The Slow Month Fund
The term “feast or famine” can feel quite literal to a freelancer. Cash flow problems (famines) are inevitable. Whether they stem from late gig payments or lulls in work opportunities, they are terrifying. But how we endure our famines is typically a result of how we handle our feasts.
Creating a Slow Month Fund is not dissimilar to farmers stockpiling for winter. By taking the excess funds from a busy month and putting it directly into its own savings account, you can be sure that the next slow month is less terrifying. With a careful evaluation of your basic fixed and variable expenses, you all of the information you need to get started.
Responsible finance during busy seasons is tied to keeping an eye on lifestyle inflation. Instead of spending excess income immediately, we are deferring the spending to a not so distant month when our wallet is feeling thin.

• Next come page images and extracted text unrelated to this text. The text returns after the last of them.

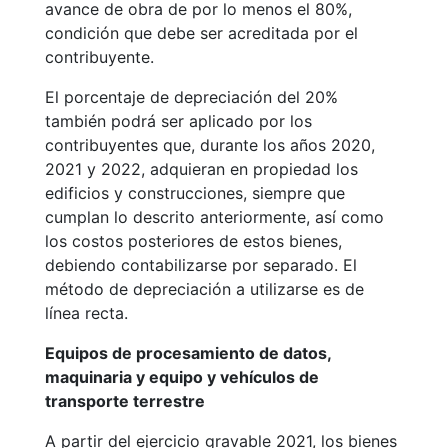
avance de obra de por lo menos el 80%,
condición que debe ser acreditada por el
contribuyente.
El porcentaje de depreciación del 20%
también podrá ser aplicado por los
contribuyentes que, durante los años 2020,
2021 y 2022, adquieran en propiedad los
edificios y construcciones, siempre que
cumplan lo descrito anteriormente, así como
los costos posteriores de estos bienes,
debiendo contabilizarse por separado. El
método de depreciación a utilizarse es de
línea recta.
Equipos de procesamiento de datos,
maquinaria y equipo y vehículos de
transporte terrestre
A partir del ejercicio gravable 2021, los bienes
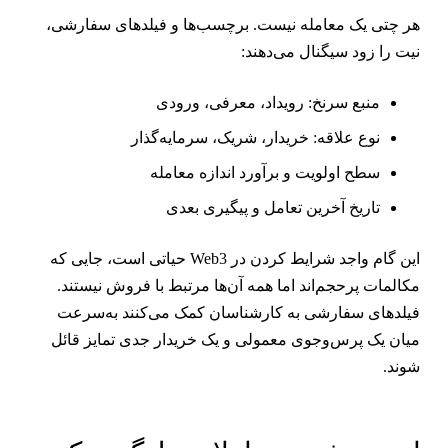
ر چتی یک معامله نیست. برچسب‌ها و فیلدهای سفارشی،
یت را زود سیگنال می‌دهند:
منبع سرنخ: رویداد، معرفی، ورودی
نوع علاقه: خریدار، شریک، سرمایه‌گذار
سطح اولویت و برآورد اندازه معامله
تاریخ آخرین تعامل و پیگیری بعدی
این گام واجد شرایط کردن در Web3 حیاتی است، جایی که
کالمات پرحجم‌اند اما همه آن‌ها مرتبط با فروش نیستند.
یلدهای سفارشی به کارشناسان کمک می‌کنند به‌سرعت
یان یک پرس‌وجوی معمولی و یک خریدار جدی تمایز قائل
وند.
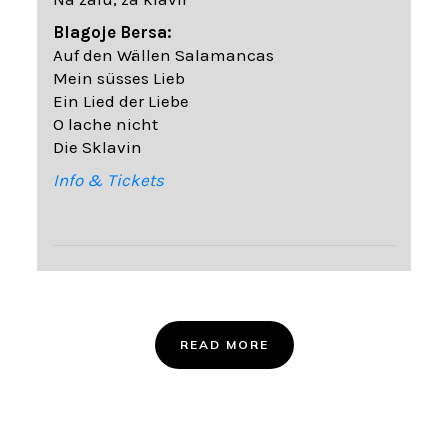
Blagoje Bersa:
Auf den Wällen Salamancas
Mein süsses Lieb
Ein Lied der Liebe
O lache nicht
Die Sklavin
Info & Tickets
READ MORE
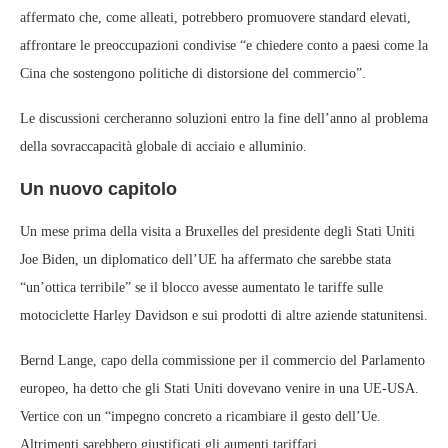
affermato che, come alleati, potrebbero promuovere standard elevati,
affrontare le preoccupazioni condivise “e chiedere conto a paesi come la
Cina che sostengono politiche di distorsione del commercio”.
Le discussioni cercheranno soluzioni entro la fine dell’anno al problema
della sovraccapacità globale di acciaio e alluminio.
Un nuovo capitolo
Un mese prima della visita a Bruxelles del presidente degli Stati Uniti
Joe Biden, un diplomatico dell’UE ha affermato che sarebbe stata
“un’ottica terribile” se il blocco avesse aumentato le tariffe sulle
motociclette Harley Davidson e sui prodotti di altre aziende statunitensi.
Bernd Lange, capo della commissione per il commercio del Parlamento
europeo, ha detto che gli Stati Uniti dovevano venire in una UE-USA.
Vertice con un “impegno concreto a ricambiare il gesto dell’Ue.
Altrimenti sarebbero giustificati gli aumenti tariffari.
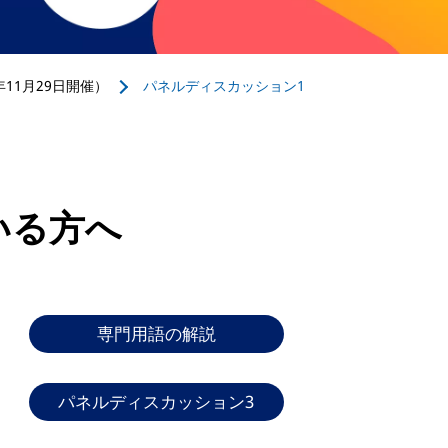
11月29日開催）
パネルディスカッション1
いる方へ
専門用語の解説
パネルディスカッション3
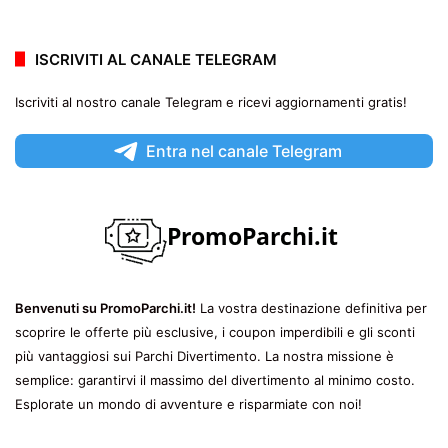
ISCRIVITI AL CANALE TELEGRAM
Iscriviti al nostro canale Telegram e ricevi aggiornamenti gratis!
Entra nel canale Telegram
Benvenuti su PromoParchi.it!
La vostra destinazione definitiva per
scoprire le offerte più esclusive, i coupon imperdibili e gli sconti
più vantaggiosi sui Parchi Divertimento. La nostra missione è
semplice: garantirvi il massimo del divertimento al minimo costo.
Esplorate un mondo di avventure e risparmiate con noi!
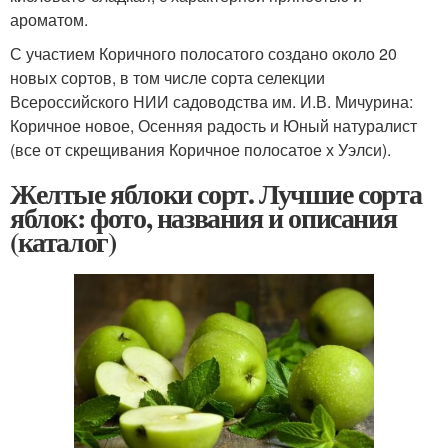
ароматом.
С участием Коричного полосатого создано около 20
новых сортов, в том числе сорта селекции
Всероссийского НИИ садоводства им. И.В. Мичурина:
Коричное новое, Осенняя радость и Юный натуралист
(все от скрещивания Коричное полосатое х Уэлси).
Желтые яблоки сорт. Лучшие сорта
яблок: фото, названия и описания
(каталог)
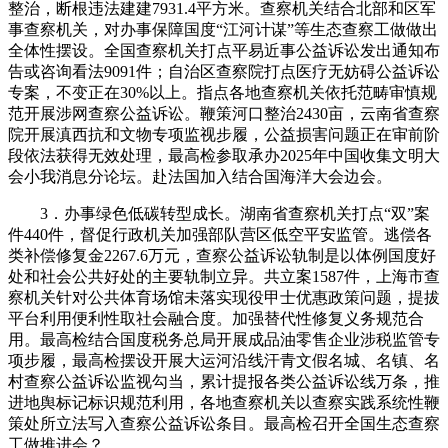
整治，断根违法建建7931.4平方米。查察机关结合北部和区军
事查察机关，对办事保障国度“江河计谋”等生态查察工做做出
全体性摆设。全国查察机关打点平易近事公益诉讼发出通知布
告或咨询看法9091件；自治区查察院打点医疗无妨碍公益诉讼
专案，不变正在30%以上。指点各地查察机关依托范畴审慎规
范开展涉网查察公益诉讼。鞭策河口整治2430亩，云南省查察
院开展滇西抗和文物专项监视步履，公益损害问题正在审前阶
段依法获得无效处理，最高检参取承办2025年中国收集文明大
会小我消息分论坛。赴法国加入结合国海洋大会边会。
3．办事绿色低碳转型成长。湖南省查察机关打点“双”案
件440件，督促行政机关加强部队营区低空平安监管。逃偿各
类补偿修复金2267.6万元，查察公益诉讼轨制是以体例国度好
处和社会公共好处的主要轨制立异。共立案1587件，上海市查
察机关针对公共体育场馆未落实现役甲士优惠政策问题，提拔
平台利用便利性取社会融合度。加强替代性修复义务规范合
用。最高检结合国度税务总局开展成品油零售企业涉税监管专
项步履，最高检摆设开展大运河沿线汗青文假名城、名镇、名
村查察公益诉讼监视勾当，累计提报各类公益诉讼线万条，推
进地舆标记标识规范利用，各地查察机关以查察实践系统性鞭
策处所立法写入查察公益诉讼条目。最高检召开全国生态查察
工做推进会？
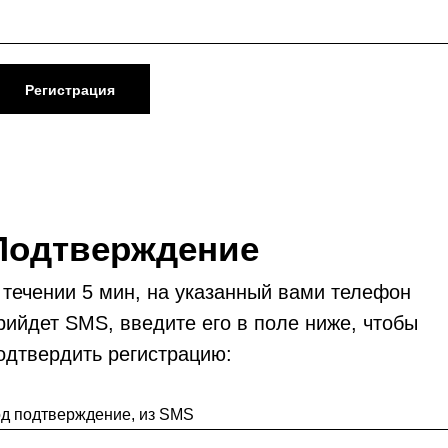
Регистрация
Подтверждение
 течении 5 мин, на указанный вами телефон
рийдет SMS, введите его в поле ниже, чтобы
одтвердить регистрацию:
д подтверждение, из SMS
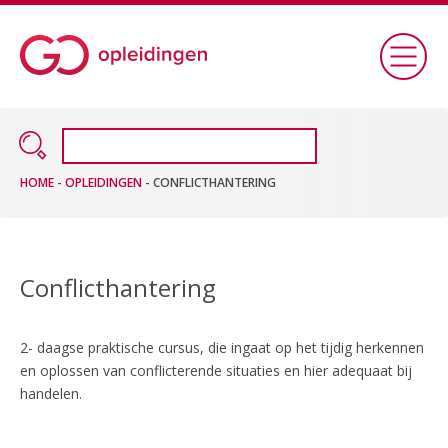
HOME
-
OPLEIDINGEN
-
CONFLICTHANTERING
Conflicthantering
2- daagse praktische cursus, die ingaat op het tijdig herkennen
en oplossen van conflicterende situaties en hier adequaat bij
handelen.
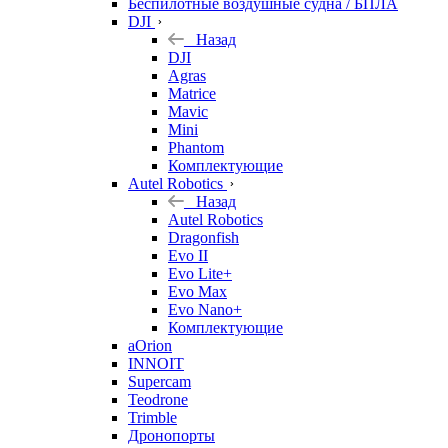
Беспилотные воздушные судна / БПЛА
DJI
Назад
DJI
Agras
Matrice
Mavic
Mini
Phantom
Комплектующие
Autel Robotics
Назад
Autel Robotics
Dragonfish
Evo II
Evo Lite+
Evo Max
Evo Nano+
Комплектующие
aOrion
INNOIT
Supercam
Teodrone
Trimble
Дронопорты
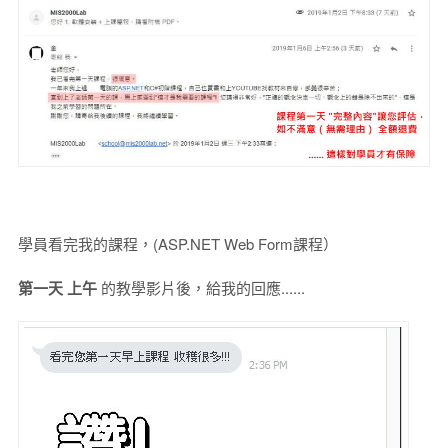
學員看完我的課程，(ASP.NET Web Form課程）
第一天 上午
的教學影片後，給我的回應......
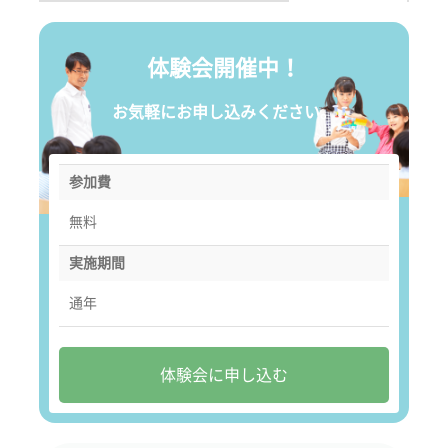
体験会開催中！
お気軽にお申し込みください。
参加費
無料
実施期間
通年
体験会に申し込む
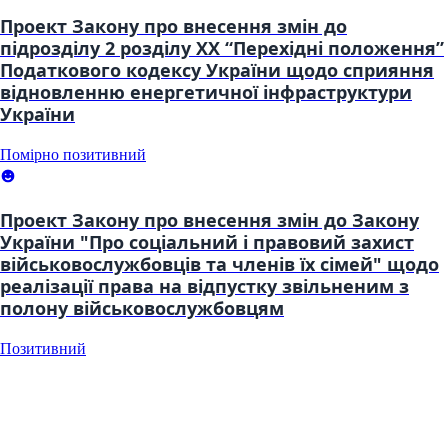
Проект Закону про внесення змін до
підрозділу 2 розділу XX “Перехідні положення”
Податкового кодексу України щодо сприяння
відновленню енергетичної інфраструктури
України
Помірно позитивний
Проект Закону про внесення змін до Закону
України "Про соціальний і правовий захист
військовослужбовців та членів їх сімей" щодо
реалізації права на відпустку звільненим з
полону військовослужбовцям
Позитивний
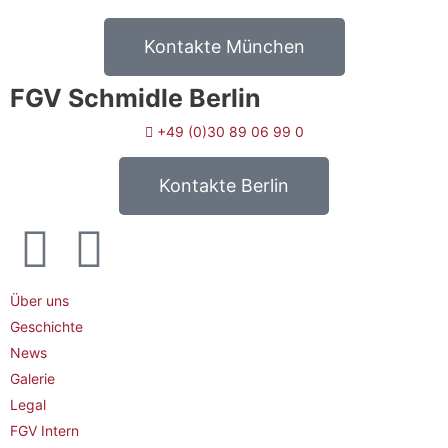
Kontakte München
FGV Schmidle Berlin
+49 (0)30 89 06 99 0
Kontakte Berlin
Über uns
Geschichte
News
Galerie
Legal
FGV Intern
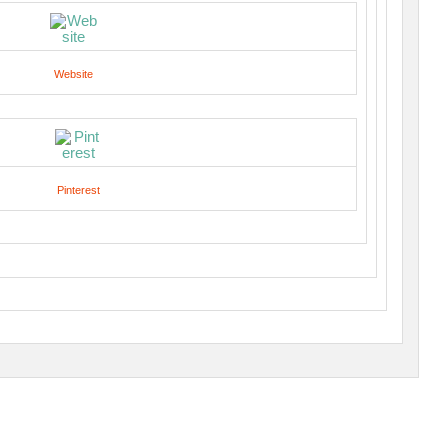
Website
Pinterest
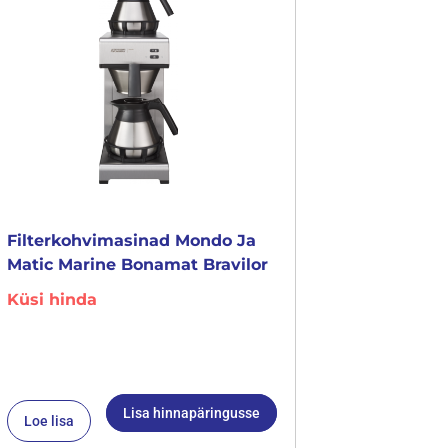
Filterkohvimasinad Mondo Ja
Matic Marine Bonamat Bravilor
Küsi hinda
Lisa hinnapäringusse
Loe lisa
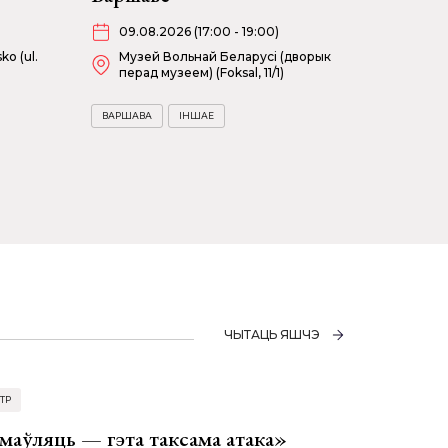
09.08.2026 (17:00 - 19:00)
ko (ul.
Музей Вольнай Беларусі (дворык
перад музеем) (Foksal, 11/1)
ВАРШАВА
ІНШАЕ
ЧЫТАЦЬ ЯШЧЭ
ТР
аўляць — гэта таксама атака»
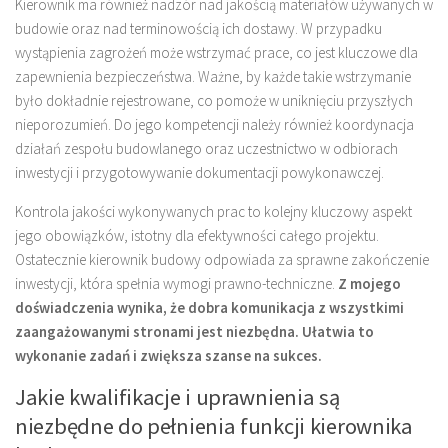
Kierownik ma również nadzór nad jakością materiałów używanych w
budowie oraz nad terminowością ich dostawy. W przypadku
wystąpienia zagrożeń może wstrzymać prace, co jest kluczowe dla
zapewnienia bezpieczeństwa. Ważne, by każde takie wstrzymanie
było dokładnie rejestrowane, co pomoże w uniknięciu przyszłych
nieporozumień. Do jego kompetencji należy również koordynacja
działań zespołu budowlanego oraz uczestnictwo w odbiorach
inwestycji i przygotowywanie dokumentacji powykonawczej.
Kontrola jakości wykonywanych prac to kolejny kluczowy aspekt
jego obowiązków, istotny dla efektywności całego projektu.
Ostatecznie kierownik budowy odpowiada za sprawne zakończenie
inwestycji, która spełnia wymogi prawno-techniczne.
Z mojego
doświadczenia wynika, że dobra komunikacja z wszystkimi
zaangażowanymi stronami jest niezbędna.
Ułatwia to
wykonanie zadań i zwiększa szanse na sukces.
Jakie kwalifikacje i uprawnienia są
niezbędne do pełnienia funkcji kierownika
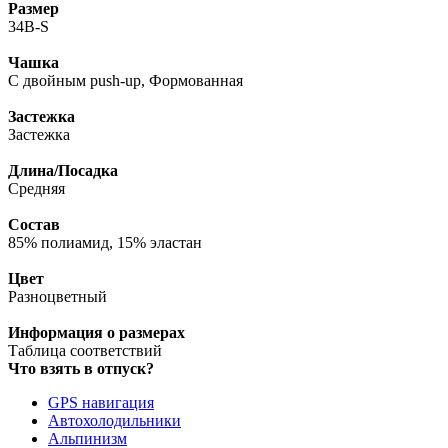
Размер
34B-S
Чашка
С двойным push-up, Формованная
Застежка
Застежка
Длина/Посадка
Средняя
Состав
85% полиамид, 15% эластан
Цвет
Разноцветный
Информация о размерах
Таблица соответствий
Что взять в отпуск?
GPS навигация
Автохолодильники
Альпинизм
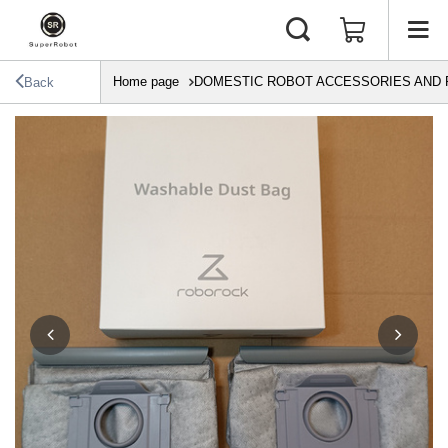
Home page
DOMESTIC ROBOT ACCESSORIES AND 
Back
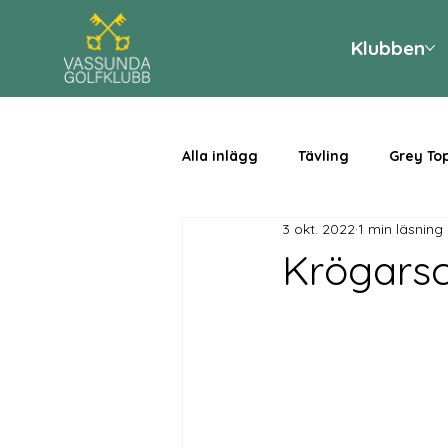
Klubben
Alla inlägg
Tävling
Grey To
3 okt. 2022
1 min läsning
Krögarsc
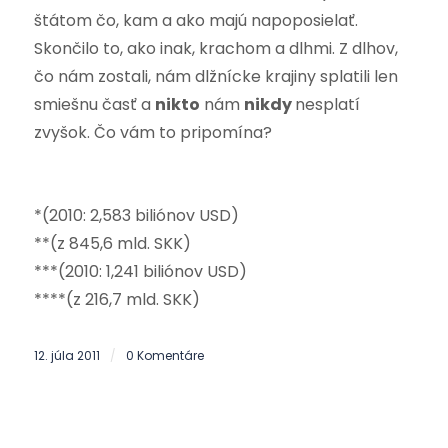
štátom čo, kam a ako majú napoposielať.
Skončilo to, ako inak, krachom a dlhmi. Z dlhov,
čo nám zostali, nám dlžnícke krajiny splatili len
smiešnu časť a
nikto
nám
nikdy
nesplatí
zvyšok. Čo vám to pripomína?
*(2010: 2,583 biliónov USD)
**(z 845,6 mld. SKK)
***(2010: 1,241 biliónov USD)
****(z 216,7 mld. SKK)
12. júla 2011
0 Komentáre
/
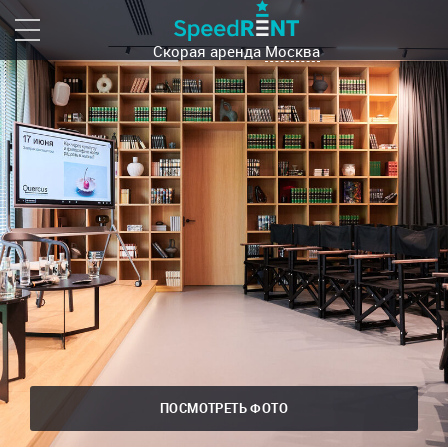
Скорая аренда
Москва
ПОСМОТРЕТЬ ФОТО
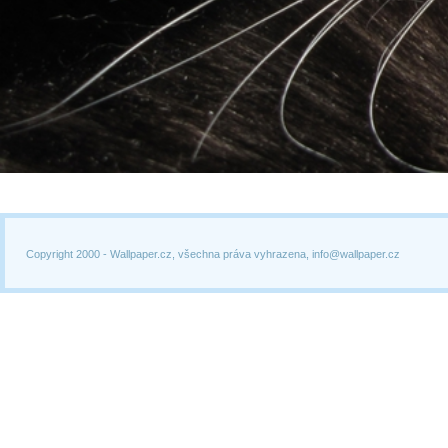
Copyright 2000 -
Wallpaper.cz, všechna práva vyhrazena, info@wallpaper.cz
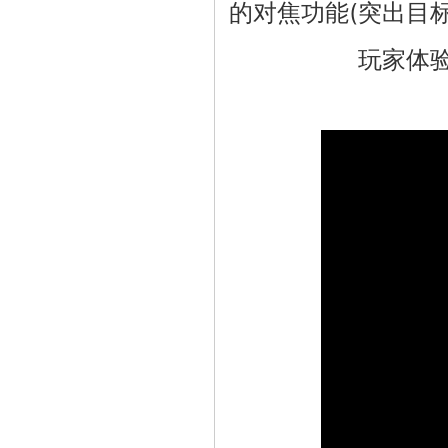
的对焦功能(突出目
玩家体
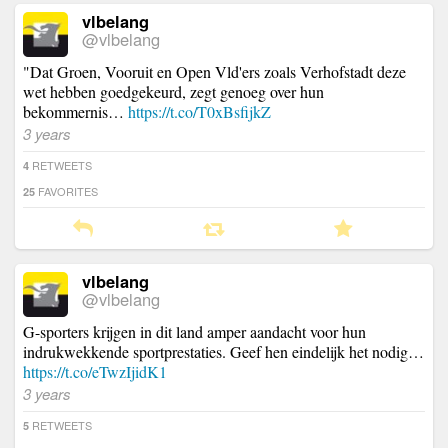
vlbelang
@vlbelang
"Dat Groen, Vooruit en Open Vld'ers zoals Verhofstadt deze
wet hebben goedgekeurd, zegt genoeg over hun
bekommernis…
https://t.co/T0xBsfijkZ
3 years
RETWEETS
4
FAVORITES
25
vlbelang
@vlbelang
G-sporters krijgen in dit land amper aandacht voor hun
indrukwekkende sportprestaties. Geef hen eindelijk het nodig…
https://t.co/eTwzIjidK1
3 years
RETWEETS
5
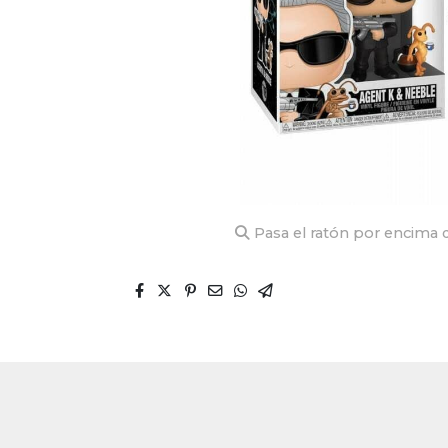
Pasa el ratón por encima d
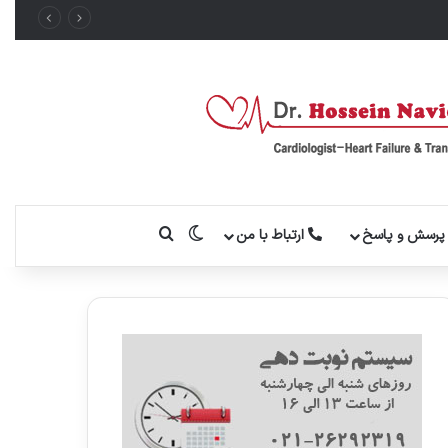
تغییر پوسته
جستجو برای
رسش و پاسخ
ارتباط با من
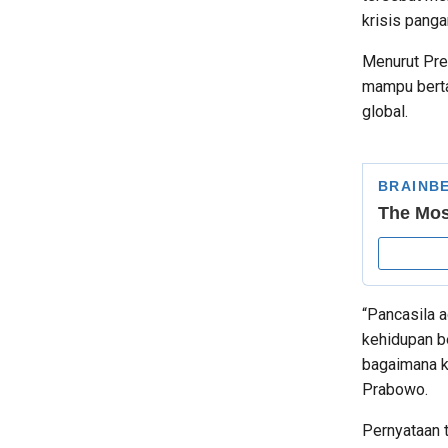
krisis panga
Menurut Pre
mampu berta
global.
“Pancasila 
kehidupan b
bagaimana k
Prabowo.
Pernyataan 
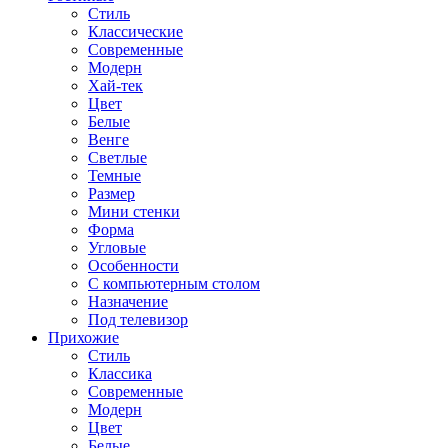
Стиль
Классические
Современные
Модерн
Хай-тек
Цвет
Белые
Венге
Светлые
Темные
Размер
Мини стенки
Форма
Угловые
Особенности
С компьютерным столом
Назначение
Под телевизор
Прихожие
Стиль
Классика
Современные
Модерн
Цвет
Белые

Whereas an emergency fund is in place to help you out in a catastrophic event, the Slow Month Fund is a helpful buffer that will likely be utilized more often. It’s like a “take a penny / leave a penny” bowl but instead of pennies we are dealing with entire months of expenses.
Here’s the basic strategy that I use for my own Slow Month Fund.
1) Open a high yield savings account for the specific purpose of a Slow Month Fund. Keeping this money separated helps guarantee that it will be used for the intended purpose.
2) Become knowledgeable of the typical busy seasons / slow seasons for your industry.
3) Aim to accumulate 2 months’ worth of fixed expenses by the end of every busy season.
4) To achieve this, I first pay the current monthly expenses in its entirety. Any and all leftover income is diverted directly into Slow Month Fund until I reach my goal of 2 months’ worth of fixed expenses.